Estate Planning Shortcuts: What the Gift Planner Needs to Know
We Americans do like our shortcuts. One-click shopping, microwave dinners, and scores of other practices have emerged in response to the magical allure of “fast and easy.” Estate planning is no exception to this streamlining trend. The time, expense, and (sometimes) emotional impact of preparing one’s after-death instructions lead many to ignore the task (hence intestacy) or to seek easier ways of doing it.
Since the gift planner sometimes functions as the sounding board for estate planning decisions, it is useful for her to have some basic and accurate information to impart when these delicate questions arise. Here is a brief overview of the “pros and cons” of four shortcuts that donors sometimes consider.
Oral Wills and Estate Planning
A testator may believe that “oral wills” are authorized by a given state. Believe it or not, in some cases, this is (at least partially) correct. The shortcut involved goes by the odd name of “nuncupative will.”
“Nuncupative” derives from the Latin verb nuncupare, meaning “to declare.” The nuncupative will is a “declared” (as opposed to written) will. Where valid in the United States, these wills are permissible only in deathbed situations or for members of the military on active duty.
Most statutes require affidavits from two disinterested persons who witnessed the declaration. One of them is then required to make a contemporaneous written record of the testator’s instruction. Frequently, nuncupative wills are valid only to distribute personal property of nominal value. As an estate planning shortcut, these wills leave much to be desired.
Handwritten Wills and Estate Planning
Handwritten wills are also known as “holographic” wills. In American law, however, the term has become synonymous with “an unwitnessed will that is entirely in the testator’s own handwriting.” Several states – roughly half – do recognize such wills as valid, thereby offering an exception to the requirement of having two witnesses.
Where permitted, holographic wills offer an alternative preferable to intestacy, but gift planners should, at the very least, urge caution to donors considering this shortcut. Courts tend to demand rigorous compliance with statutes permitting these wills.
Those statutes themselves sometimes have surprising idiosyncrasies: for example, in North Carolina, in addition to the typical requirements, the validity of holographic wills is also contingent upon the will being kept with the testator’s “valuable papers” or some comparable place.
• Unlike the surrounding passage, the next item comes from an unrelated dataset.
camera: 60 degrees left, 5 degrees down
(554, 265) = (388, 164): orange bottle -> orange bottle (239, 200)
“Fill-in-the-blank” will forms where the testator writes in the material terms of the estate plan are unlikely to qualify as holographic wills. Use of these templates is acceptable, but the formalities of execution (including witnesses) must be observed.
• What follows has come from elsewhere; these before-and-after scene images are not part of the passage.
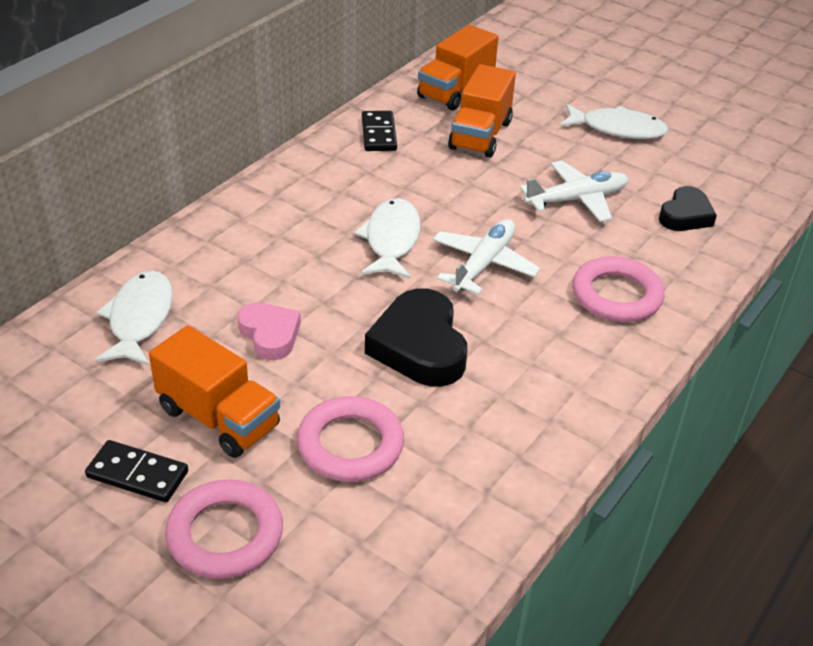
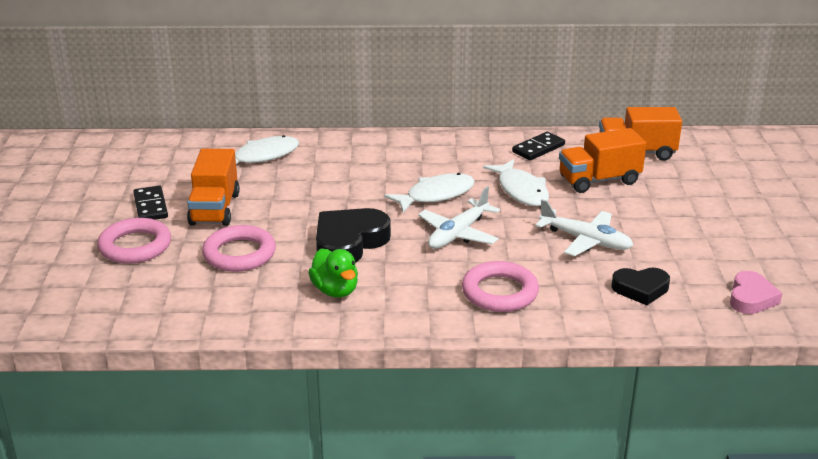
camera: 55 degrees right, 10 degrees down
(270, 334) = (297, 195): pink heart -> pink heart (751, 298)
(483, 264) = (458, 233): white plane -> white plane turned 135 degrees clockwise
(507, 404) = (335, 290): none -> green duck
(617, 129) = (704, 226): white fish -> white fish (521, 190)

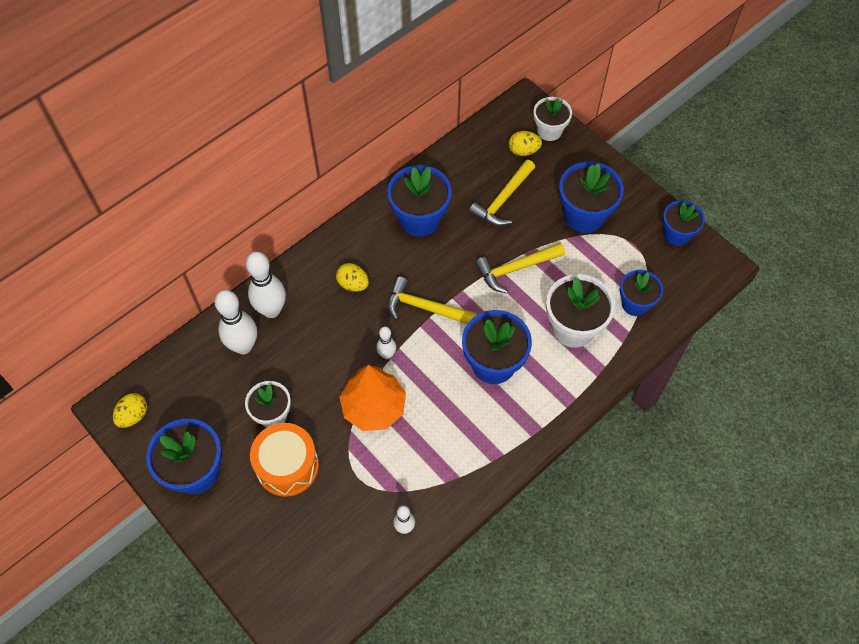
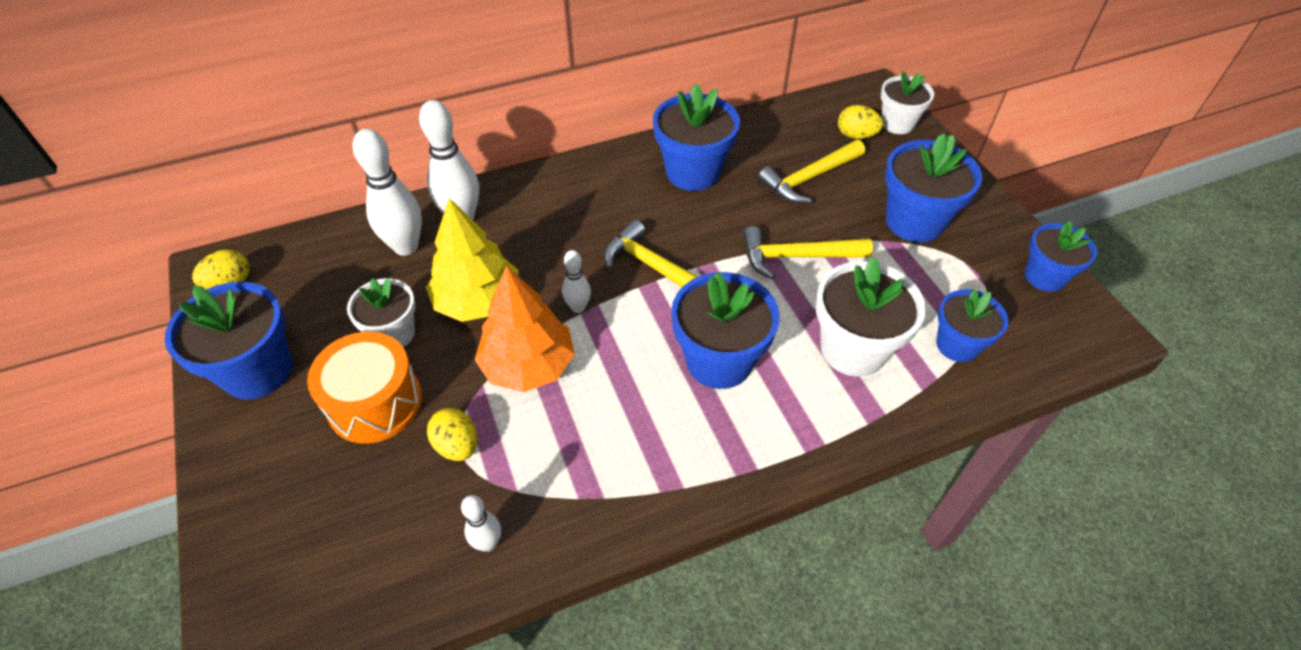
camera: 20 degrees right, 10 degrees down
(317, 372) = (478, 301): none -> yellow tree
(353, 284) = (576, 218): yellow egg -> yellow egg (457, 445)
CCK TIP: Handwritten changes to standard witnessed wills are apt to be disregarded by courts even in states where holographic wills are accepted.
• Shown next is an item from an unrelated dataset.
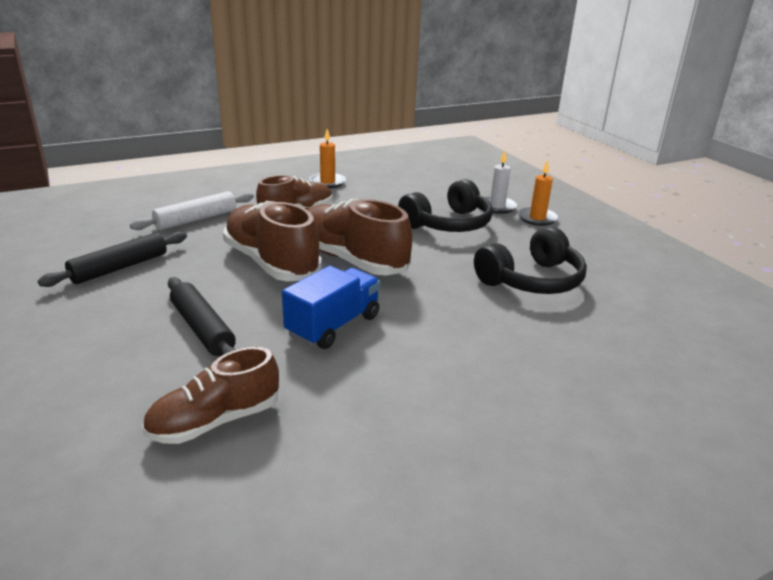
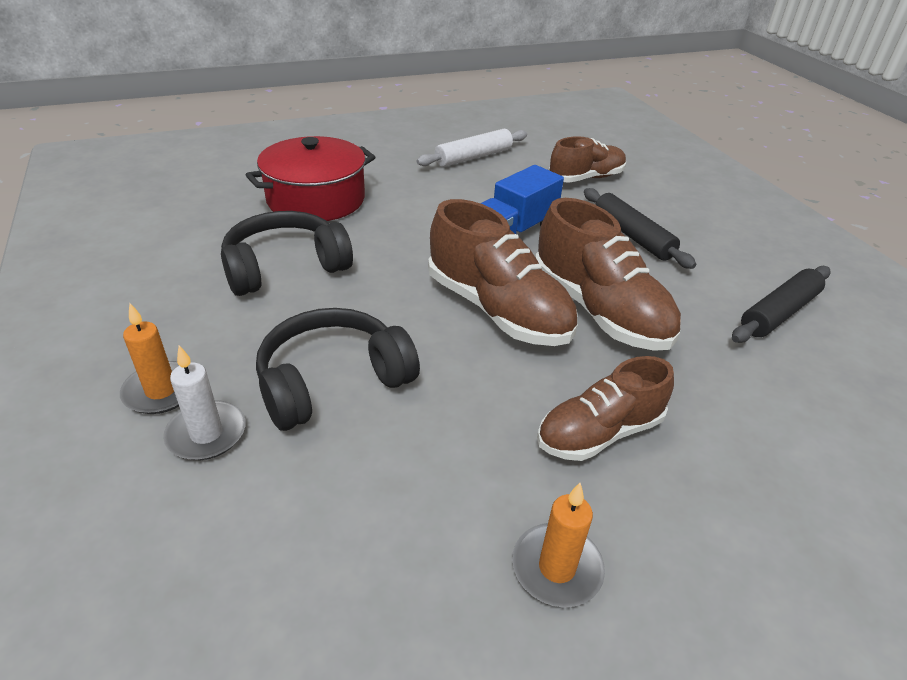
camera: 175 degrees left, 10 degrees up
(196, 219) = (761, 415): white rolling pin -> white rolling pin (473, 157)
(566, 351) = (316, 199): none -> red pot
Robo-Wills and Estate Planning
The term “robo-wills,” or electronic wills, is used to refer to the variety of online resources that facilitate the creation of an estate plan without the assistance of a lawyer. This shortcut has been increasing in popularity since its introduction two decades ago and doubtless will become more common and sophisticated as time progresses.
While it is impossible to give a blanket imprimatur to all the online options, those that have flourished are by and large offering a good product. The gift planner should not discourage use of these services, especially when intestacy is the likely alternative.
CCK TIP: We recommend that in discussing robo-wills with donors, gift planners avoid recommending any website that they (or their organization) have not personally reviewed and assessed to be satisfactory. In addition, we encourage communication of the following cautions to anyone planning to construct a robo-will, or electronic will:
- These wills will generally be insufficient for a testator with a complicated tax or family situation.
- While some of the robo-will sites also facilitate production of trusts, these are often of the most basic type and may not be sufficient to accomplish certain goals of the testator, such as Medicaid planning.
- Digital signing of wills by testators and witnesses is authorized in only a few jurisdictions. For the most part, online wills must still be hand-signed.
Video Wills and Estate Planning
There have been television dramas in which a decedent has left behind a videotape (in the old days, a film) in which he makes a surprising and shocking disposition of his property. As theater, that is a good device. As a testamentary tool the video will is still in the futuristic category.
Although a handful of state statutes permit videos of a “signing ceremony” as relevant evidence concerning the validity of a will, actual video wills have not gained much traction and are not likely to do so anytime soon.
CCK TIP: Video recordings of “signing ceremonies” can be good evidence if a will is later challenged on the grounds of incompetence or duress. If this topic comes up in a gift planner’s discussions with a donor, it is important to ensure the testator understands that the video is not the will. To be sure, even when the recording is used merely as evidence, it will be subject to stiff authentication requirements, and rightly so.
“Home movies” will generally be insufficient! A growing number of estate planners are offering these videos as an adjunct to legal services. Testators desiring these recordings should consult with counsel, as state courts have enunciated various requirements for the admissibility of such evidence.
As might be expected, these include:
- Certification of the recording equipment and the videographer;
- Chain of custody documentation;
- Demonstration of no tampering/editing; and
- Independent proof that the recording was made voluntarily. Good estate planners will ensure that any videos meet necessary standards.